§ Information given:

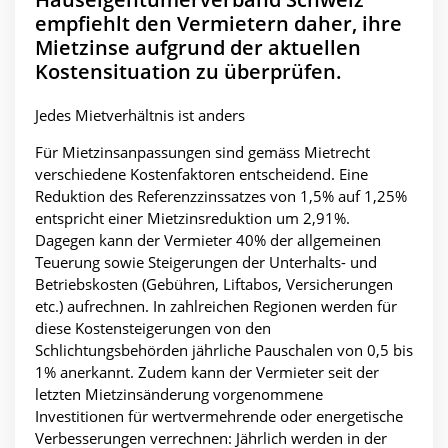
empfiehlt den Vermietern daher, ihre
Mietzinse aufgrund der aktuellen
Kostensituation zu überprüfen.
Jedes Mietverhältnis ist anders
Für Mietzinsanpassungen sind gemäss Mietrecht
verschiedene Kostenfaktoren entscheidend. Eine
Reduktion des Referenzzinssatzes von 1,5% auf 1,25%
entspricht einer Mietzinsreduktion um 2,91%.
Dagegen kann der Vermieter 40% der allgemeinen
Teuerung sowie Steigerungen der Unterhalts- und
Betriebskosten (Gebühren, Liftabos, Versicherungen
etc.) aufrechnen. In zahlreichen Regionen werden für
diese Kostensteigerungen von den
Schlichtungsbehörden jährliche Pauschalen von 0,5 bis
1% anerkannt. Zudem kann der Vermieter seit der
letzten Mietzinsänderung vorgenommene
Investitionen für wertvermehrende oder energetische
Verbesserungen verrechnen: Jährlich werden in der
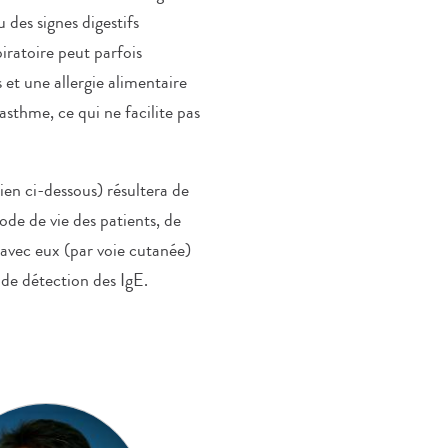
 des signes digestifs
piratoire peut parfois
et une allergie alimentaire
sthme, ce qui ne facilite pas
tien ci-dessous) résultera de
de de vie des patients, de
 avec eux (par voie cutanée)
 de détection des IgE.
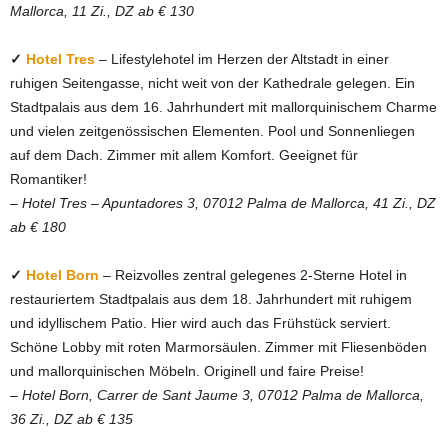
Mallorca, 11 Zi., DZ ab € 130
✓
Hotel Tres
– Lifestylehotel im Herzen der Altstadt in einer
ruhigen Seitengasse, nicht weit von der Kathedrale gelegen. Ein
Stadtpalais aus dem 16. Jahrhundert mit mallorquinischem Charme
und vielen zeitgenössischen Elementen. Pool und Sonnenliegen
auf dem Dach. Zimmer mit allem Komfort. Geeignet für
Romantiker!
–
Hotel Tres – Apuntadores 3, 07012 Palma de Mallorca, 41 Zi., DZ
ab € 180
✓
Hotel Born
–
Reizvolles zentral gelegenes 2-Sterne Hotel in
restauriertem Stadtpalais aus dem 18. Jahrhundert mit ruhigem
und idyllischem Patio. Hier wird auch das Frühstück serviert.
Schöne Lobby mit roten Marmorsäulen. Zimmer mit Fliesenböden
und mallorquinischen Möbeln. Originell und faire Preise!
–
Hotel Born, Carrer de Sant Jaume 3, 07012 Palma de Mallorca,
36 Zi., DZ ab € 135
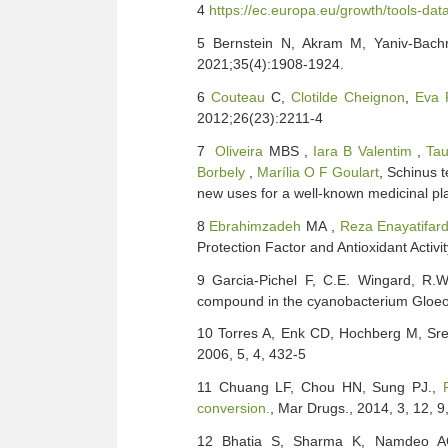
4
https://ec.europa.eu/growth/tools-da
5 Bernstein N, Akram M, Yaniv-Bachr
2021;35(4):1908-1924.
6
Couteau
C,
Clotilde Cheignon
,
Eva 
2012;26(23):2211-4
7
Oliveira
MBS ,
Iara B Valentim
,
Ta
Borbely
,
Marília O F Goulart
, Schinus t
new uses for a well-known medicinal pl
8
Ebrahimzadeh
MA ,
Reza Enayatifar
Protection Factor and Antioxidant Acti
9 Garcia-Pichel F, C.E. Wingard, R.W
compound in the cyanobacterium Gloeo
10 Torres A, Enk CD, Hochberg M, Sr
2006, 5, 4, 432-5
11 Chuang LF, Chou HN, Sung PJ.,
conversion.
, Mar Drugs., 2014, 3, 12, 
12 Bhatia S, Sharma K, Namdeo A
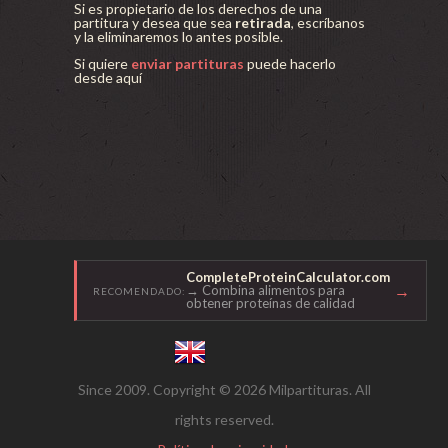
Si es propietario de los derechos de una
partitura y desea que sea
retirada
, escríbanos
y la eliminaremos lo antes posible.
Si quiere
enviar partituras
puede hacerlo
desde aquí
CompleteProteinCalculator.com
→
→ Combina alimentos para
RECOMENDADO:
obtener proteínas de calidad
Since 2009. Copyright © 2026 Milpartituras. All
rights reserved.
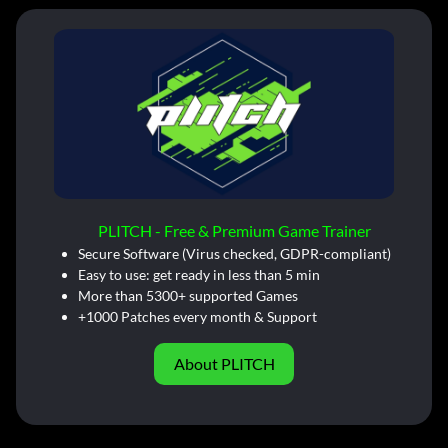
PLITCH - Free & Premium Game Trainer
Secure Software (Virus checked, GDPR-compliant)
Easy to use: get ready in less than 5 min
More than 5300+ supported Games
+1000 Patches every month & Support
About PLITCH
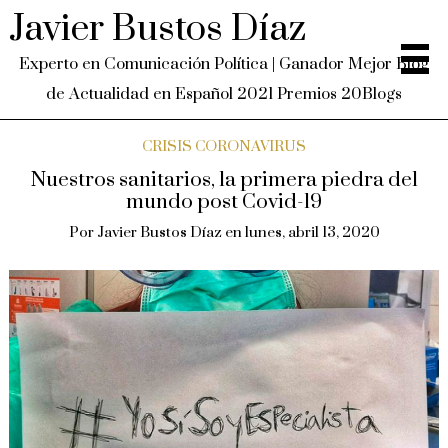
Javier Bustos Díaz
Experto en Comunicación Política | Ganador Mejor Blog
de Actualidad en Español 2021 Premios 20Blogs
CRISIS CORONAVIRUS
Nuestros sanitarios, la primera piedra del
mundo post Covid-19
Por
Javier Bustos Díaz
en
lunes, abril 13, 2020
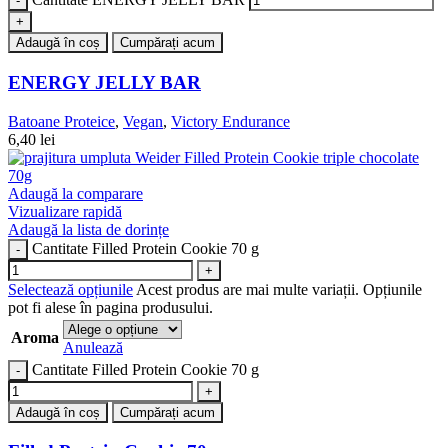
Adaugă în coș
Cumpărați acum
ENERGY JELLY BAR
Batoane Proteice
,
Vegan
,
Victory Endurance
6,40
lei
Adaugă la comparare
Vizualizare rapidă
Adaugă la lista de dorințe
Cantitate Filled Protein Cookie 70 g
Selectează opțiunile
Acest produs are mai multe variații. Opțiunile
pot fi alese în pagina produsului.
Aroma
Anulează
Cantitate Filled Protein Cookie 70 g
Adaugă în coș
Cumpărați acum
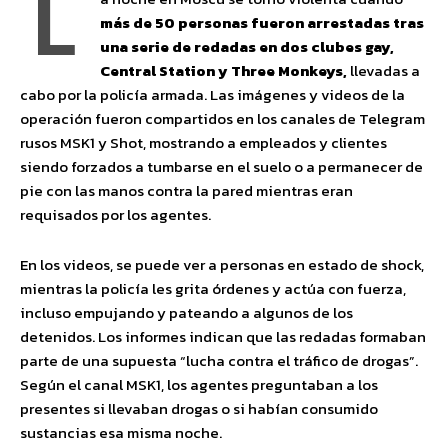
L
más de 50 personas fueron arrestadas tras
una serie de redadas en dos clubes gay,
Central Station y Three Monkeys,
llevadas a
cabo por la policía armada. Las imágenes y videos de la
operación fueron compartidos en los canales de Telegram
rusos MSK1 y Shot, mostrando a empleados y clientes
siendo forzados a tumbarse en el suelo o a permanecer de
pie con las manos contra la pared mientras eran
requisados por los agentes.
En los videos, se puede ver a personas en estado de shock,
mientras la policía les grita órdenes y actúa con fuerza,
incluso empujando y pateando a algunos de los
detenidos. Los informes indican que las redadas formaban
parte de una supuesta “lucha contra el tráfico de drogas”.
Según el canal MSK1, los agentes preguntaban a los
presentes si llevaban drogas o si habían consumido
sustancias esa misma noche.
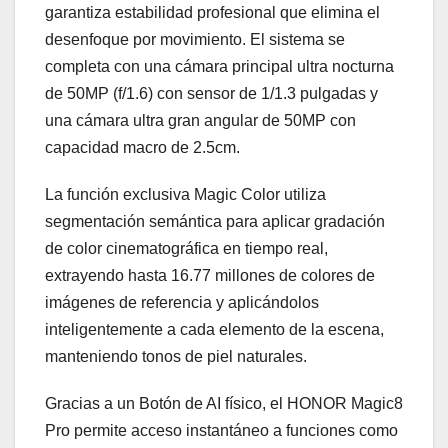
garantiza estabilidad profesional que elimina el
desenfoque por movimiento. El sistema se
completa con una cámara principal ultra nocturna
de 50MP (f/1.6) con sensor de 1/1.3 pulgadas y
una cámara ultra gran angular de 50MP con
capacidad macro de 2.5cm.
La función exclusiva Magic Color utiliza
segmentación semántica para aplicar gradación
de color cinematográfica en tiempo real,
extrayendo hasta 16.77 millones de colores de
imágenes de referencia y aplicándolos
inteligentemente a cada elemento de la escena,
manteniendo tonos de piel naturales.
Gracias a un Botón de AI físico, el HONOR Magic8
Pro permite acceso instantáneo a funciones como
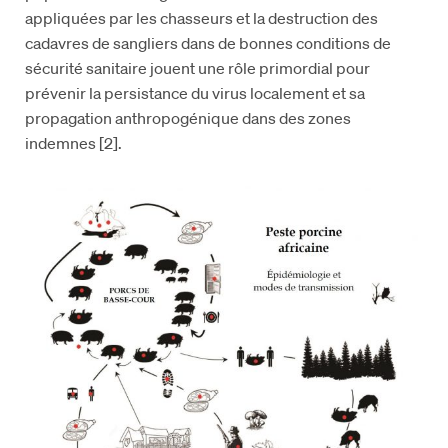
appliquées par les chasseurs et la destruction des
cadavres de sangliers dans de bonnes conditions de
sécurité sanitaire jouent une rôle primordial pour
prévenir la persistance du virus localement et sa
propagation anthropogénique dans des zones
indemnes [2].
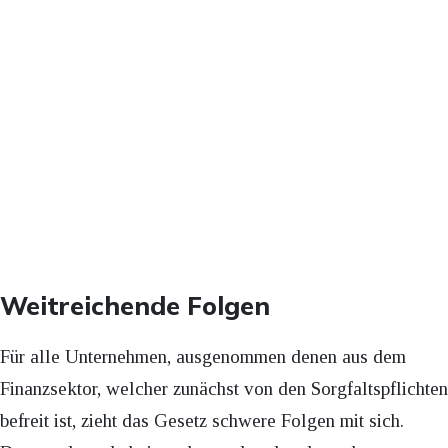
Weitreichende Folgen
Für alle Unternehmen, ausgenommen denen aus dem
Finanzsektor, welcher zunächst von den Sorgfaltspflichten
befreit ist, zieht das Gesetz schwere Folgen mit sich.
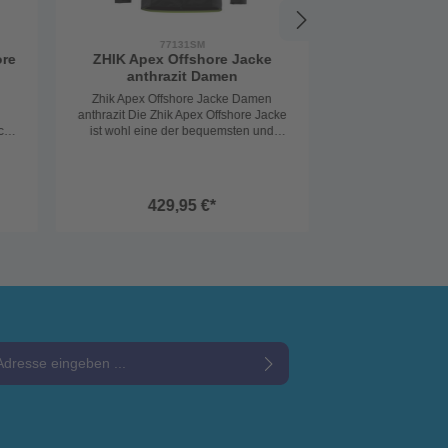
77131SM
ore
ZHIK Apex Offshore Jacke
anthrazit Damen
Zhik Apex Offshore Jacke Damen
anthrazit Die Zhik Apex Offshore Jacke
sche
ist wohl eine der bequemsten und
elastischeb Segeljacken unter den
Sie
technisch hochwertigen Jacken. Die
"sogenannte" Ölzeugjacke ist generell
länger geschnitten. Das hoch
429,95 €*
en
wasserdichte, atmungsaktive und
winddichte 2-Lagen Material garantiert
 ist
Trockenheit auch bei widrigen
.
Wetterbedingungen und härteste
agen
Einsätzen. Eine Jacke für den Offshore
ür
und Regattasegler mit allen technischen
Details. Eine hervorragende Jacke zum
tz
top Preis/Leistungsverhältnis!
: 2-
Technische Details: hoher Kragen mit
e*
Fleecefutter längerer Schnitt im
Rückenbereich mit Verstärkung
ür
verstellbare, signalfarbene Kapuze mit
Datenschutzbestimmungen
zur Kenntnis genommen und die
en
Reflektor Kapuze ist 3-fach verstellbar
und bin mit ihnen einverstanden.
und im Kragen verstaubar Kragen mit
chen
Kordelzug anpassbar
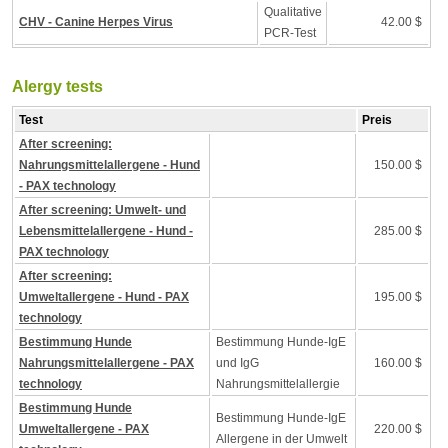
Qualitative
CHV - Canine Herpes Virus
42.00 $
PCR-Test
Alergy tests
Test
Preis
After screening:
Nahrungsmittelallergene - Hund
150.00 $
- PAX technology
After screening: Umwelt- und
Lebensmittelallergene - Hund -
285.00 $
PAX technology
After screening:
Umweltallergene - Hund - PAX
195.00 $
technology
Bestimmung Hunde
Bestimmung Hunde-IgE
Nahrungsmittelallergene - PAX
und IgG
160.00 $
technology
Nahrungsmittelallergie
Bestimmung Hunde
Bestimmung Hunde-IgE
Umweltallergene - PAX
220.00 $
Allergene in der Umwelt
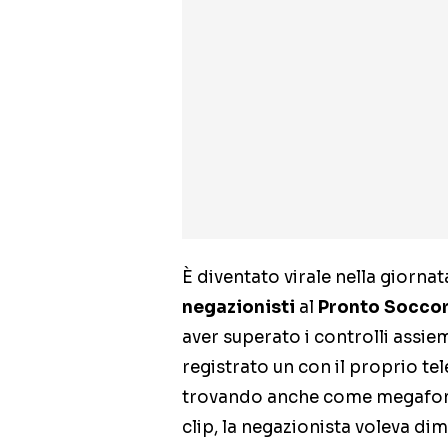
È diventato virale nella giornata
negazionisti
al
Pronto Socco
aver superato i controlli assie
registrato un con il proprio te
trovando anche come megafoni g
clip, la negazionista voleva di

§ The task:
Across the listing above, count every line containing the string "technology" and give the result with no comment.

§ Solution to the problem:
4